In 2013 Catherine Finch reluctantly waved goodbye to Balderstone School to live in south west of France for a year
For Catherine Finch, living in France meant she would improve her French, join in with village life, enjoy the local cuisine and finally find space in her life to write a novel.
During 33 years as a primary school teacher, Catherine loved to write. She produced stories, plays and musicals for the children and found her audience to be unfailingly enthusiastic.
A relatively solitary activity, Catherine acknowledges that the written word is only that, unless it finds an audience, and authors need critical feedback. Catherine found this in a most surprising place – a neighbouring French village. Parisot was already establishing itself as a cultural centre with French and English inhabitants working together to host events such as Festilitt, which attracts authors from all over France and the UK. A writing group had recently been formed and it was this circle of nine ex-pats who welcomed new member Catherine into their fold.
“The Parisot writing group are a vibrant, diverse and talented bunch,” Catherine explains.
“We meet regularly and critique our work, usually over coffee, sometimes a bottle of wine. Three members have published books, others, including myself, have won writing competitions. We encourage each other and share the successes. I couldn’t have written my novel without them.”
To date, there are two novels. Walking Apart is contemporary fiction set in the beautiful Ribble Valley, where the author has lived for most of her life. It explores the relationship between David and Helen, who are in their mid-fifties.
As the couple grapple with their marriage and the prospect of retirement, the local area provides a vibrant backdrop with scenes in Fellburn, a fictional village, Whalley, Clitheroe and the Lake District.
In an extract from the book, Simon, who leads the village school in Fellburn, reflects on the grandeur of Pendle Hill as he travels to work from Blackburn: ‘Pendle Hill was magnificent in all seasons. It dominated the skyline, sometimes white with snow or summer green with pasture, often wearing a thin shroud of drizzle and mist, its broad summit hidden from view. ‘
Simon and his staff are handed an unfair judgement upon their school, but find a local community of parents and friends ready to stand up to the opinions of outsiders and offer support.
A passionate advocate for allowing teachers the freedom to teach, Catherine gives no apology for using Helen, also a headteacher, as a voice for some of her feelings about primary education.
‘This job isn’t a science, it’s an art,’ Helen tries to explain to a young teacher in the book. Devastated by the comments of a particularly unfeeling Ofsted inspector, Helen adds: ‘You can’t follow a procedure and out pops learning, you have to feel it, adapt it, love it and hate it all in the same day.’
Catherine divides her time between Lancashire and Castanet, a small village in the Tarn et Garonne, where she lives with her husband, Gary. He potters about on his tractor as she sits in the shade with her laptop allowing her characters to shape their own destinies.

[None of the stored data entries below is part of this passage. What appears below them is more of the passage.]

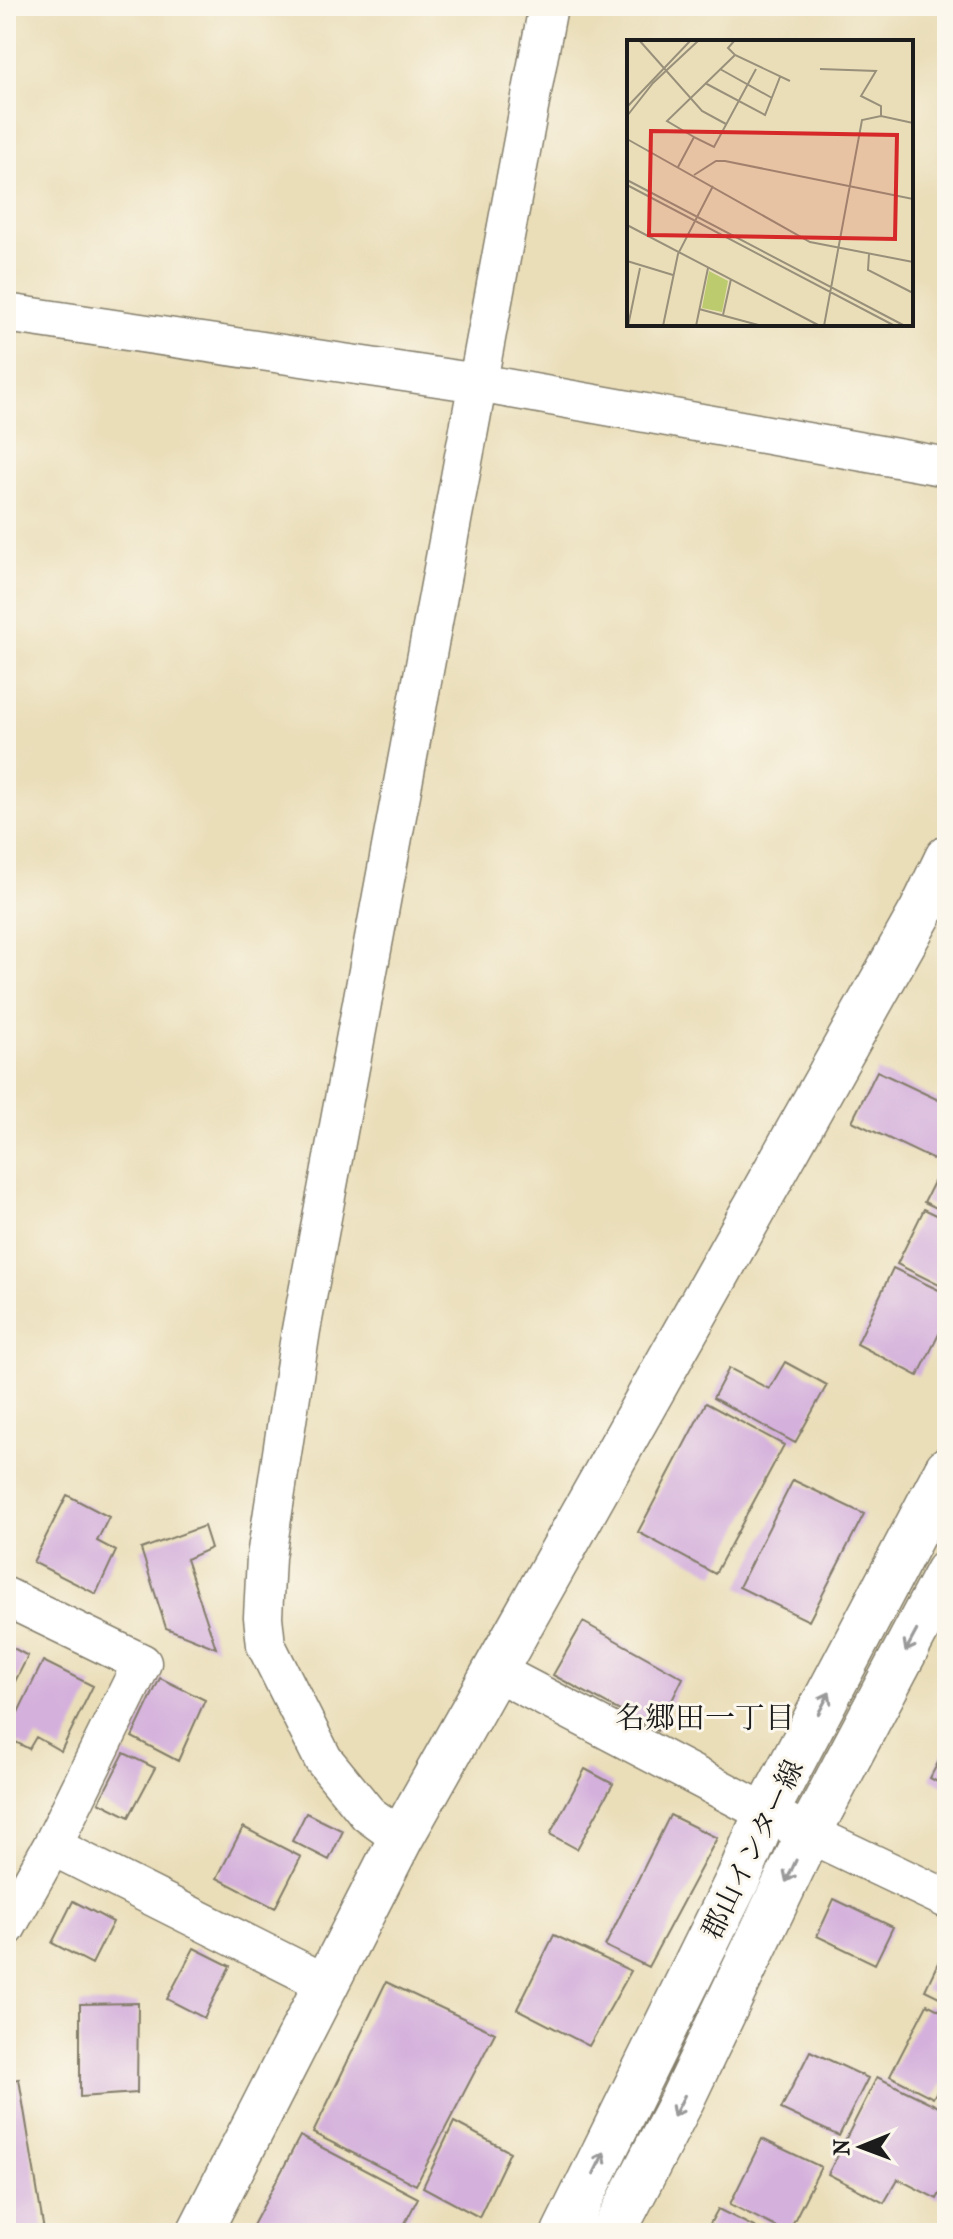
<svg xmlns="http://www.w3.org/2000/svg" width="953" height="2239" font-family="'IM FELL French Canon','Noto Serif JP',serif">
<style>
.building{fill:#d4b0dc}
.lines{fill:none;stroke-linecap:round;stroke-linejoin:round}
.street-casing{stroke:#837d6a;stroke-width:41}
.secondary-casing{stroke:#837d6a;stroke-width:47}
.street{stroke:#fff;stroke-width:38}
.secondary{stroke:#fff;stroke-width:44}
.oneway{stroke:#999}
.labels{text-anchor:middle;stroke-width:6;stroke-linejoin:round;paint-order:stroke}
.street-label{font-size:28px;fill:#1c1c1c;stroke:#fbf7ec}
.neighbourhood-label{font-size:30px;fill:#1c1c1c;stroke:#fbf7ec}
.inset-road{fill:none;stroke:#98907a;stroke-width:2}
.view{fill:#d62828;fill-opacity:0.15;stroke:#d62828;stroke-width:4}
.inset-edge{fill:none;stroke:#1c1c1c;stroke-width:4}
</style>
<rect width="100%" height="100%" fill="#fbf7ec"/>
<filter id="ink" filterUnits="userSpaceOnUse"><feTurbulence type="fractalNoise" baseFrequency=".0125" numOctaves="2"/><feDisplacementMap in="SourceGraphic" scale="16" xChannelSelector="R" yChannelSelector="G"/><feConvolveMatrix kernelMatrix="1 2 1 2 8 2 1 2 1" color-interpolation-filters="sRGB"/></filter>
<filter id="wash" filterUnits="userSpaceOnUse"><feTurbulence type="fractalNoise" baseFrequency=".006" numOctaves="4" result="noise"/><feDisplacementMap in="SourceGraphic" scale="32" xChannelSelector="R" yChannelSelector="G"/><feGaussianBlur stdDeviation="1.8" result="paint"/><feColorMatrix in="noise" values="0 0 0 0 0 0 0 0 0 0 0 0 0 0 0 0 0 1.4 0 .05"/><feComposite in="paint" operator="in"/></filter>
<g filter="url(#wash)">
<rect width="100%" height="100%" fill="#eadeb9"/>
<g id="blocks">
<!-- building -->
<path class="building" d="M877,1071L947,1104V1143L938,1162L852,1121Z
M947,1156V1213L924,1202Z
M924,1209L947,1220V1289L897,1264Z
M893,1268L947,1294V1318L918,1376L857,1344Z
M785,1362L827,1385L795,1443L713,1398L729,1368L769,1389Z
M706,1403L784,1445L715,1574L638,1532Z
M793,1480L864,1514L809,1621L739,1587Z
M67,1495L109,1517L97,1541L116,1551L96,1594L33,1562Z
M204,1526L211,1548L186,1559L216,1648L166,1628L141,1549Z
M583,1622L683,1678L657,1731L553,1675Z
M6,1644L28,1656L6,1699Z
M43,1661L93,1686L61,1751L36,1737L29,1749L6,1737Z
M160,1678L205,1700L178,1761L132,1737Z
M947,1745V1787L930,1778Z
M124,1753L155,1768L129,1817L99,1802Z
M585,1769L613,1784L577,1849L550,1834Z
M306,1813L343,1831L329,1860L292,1841Z
M670,1815L717,1838L648,1967L605,1946Z
M243,1827L301,1857L275,1908L217,1878Z
M834,1899L893,1927L875,1964L817,1936Z
M73,1901L113,1922L92,1964L52,1943Z
M554,1935L631,1971L589,2046L517,2009Z
M947,1944V2001L925,1990Z
M194,1948L230,1966L204,2018L167,1999Z
M386,1982L495,2033L416,2185L313,2133Z
M138,2003L137,2093L80,2097V2004Z
M927,2004L947,2014V2088L941,2084L933,2098L890,2076Z
M810,2051L868,2078L839,2136L781,2109Z
M877,2077L947,2111V2180L937,2199L898,2179L884,2203L828,2174Z
M19,2079L44,2231L6,2233V2081Z
M454,2122L510,2152L479,2217L423,2187Z
M300,2136L418,2198L400,2233H249Z
M762,2139L821,2167L788,2233L730,2204Z
M718,2209L766,2233H705Z"/>
</g>
</g>
<g filter="url(#ink)">
<use href="#blocks" fill-opacity="0" stroke="#837d6a" stroke-width="2"/>
<g class="lines">
<defs>
<path id="street" d="M6,313L478,383L947,467
M6,1597L142,1663L52,1846L329,1985
M495,1671L766,1813L947,1899
M401,1838L368,1814L323,1759L266,1645L263,1617L266,1557L301,1330L548,6
M6,1928L52,1846"/>
<path id="secondary" d="M199,2233L401,1838L922,910L947,858
M564,2233L739,1877L766,1813L947,1469
M613,2233L680,2104L810,1831L947,1572"/>
</defs>
<!-- street casing -->
<use href="#street" class="street-casing"/>
<!-- secondary casing -->
<use href="#secondary" class="secondary-casing"/>
<!-- street -->
<use href="#street" class="street"/>
<!-- secondary -->
<use href="#secondary" class="secondary"/>
</g>
<!-- one-way arrows -->
<defs><path id="oneway-shaft" d="M-6 0H5M1.5-3L5.5 0L1.5 3" fill="none" stroke-width="1.6" stroke-linecap="round" stroke-linejoin="round" transform="scale(2)"/></defs>
<g class="oneway">
<use href="#oneway-shaft" transform="translate(911 1641) rotate(118)"/>
<use href="#oneway-shaft" transform="translate(824 1703) rotate(-62)"/>
<use href="#oneway-shaft" transform="translate(791 1871) rotate(115)"/>
<use href="#oneway-shaft" transform="translate(679 2106) rotate(117)"/>
<use href="#oneway-shaft" transform="translate(599 2163) rotate(-64)"/>
</g>
</g>
<g class="labels">
<!-- street labels -->
<g class="street-label">
<text transform="translate(752 1849) rotate(-64)" y="10">郡山インター線</text>
</g>
<!-- neighbourhood labels -->
<g class="neighbourhood-label">
<text x="705" y="1728">名郷田一丁目</text>
</g>
</g>
<!-- overview -->
<g transform="translate(627 40)">
<rect width="286" height="286" fill="#eadeb9"/>
<path d="M82,231L101,241L95,272L75,268Z" fill="#bbcb6e"/>
<path class="inset-road" d="M12,0L75,71L99,84M108,0L101,8L108,15L163,41M93,29L145,58M193,29L249,31L234,56L254,66V76M78,43L138,75L153,37M0,67L64,0M0,76L26,43L72,0M67,97L40,81L108,15M0,99L183,202L286,222M51,127L67,97L87,107L129,29M67,135L89,121H98L286,159M0,140L278,286M0,145L268,286M0,185L193,286M242,214L241,230L286,253M0,221L46,235M72,269L135,286M96,275L104,239M1,286L13,228M36,286L51,214L86,146M69,286L81,228M197,286L235,80L254,76L286,83"/>
<path class="view" d="M24,91L270,95L268,199L22,195Z"/>
<rect width="286" height="286" class="inset-edge"/>
</g>
<!-- margin -->
<rect width="953" height="2239" fill="none" stroke="#fbf7ec" stroke-width="32"/>
<!-- north arrow -->
<g transform="translate(861 2147) rotate(269)" stroke="#fbf7ec" stroke-width="6" paint-order="stroke">
<path d="M0-6L14 30L0 20L-14 30Z" fill="#1c1c1c"/>
<text y="-12" font-size="22" font-weight="bold" text-anchor="middle" fill="#1c1c1c">N</text>
</g>
</svg>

The author is delighted by how well her novel has been received with excellent reviews. The local setting, the issues facing the main characters and the portrayal of the challenges faced by primary schools, make the novel unique.
It has been described as, ‘A page turner with very believable characters,’ and, ‘A sensitively rendered story of a relationship at a crossroads.’
Many readers have requested a sequel and although this is only in the planning stages, Catherine is looking forward to working on it very soon.
Her second novel, Holding On Letting Go, was published last year.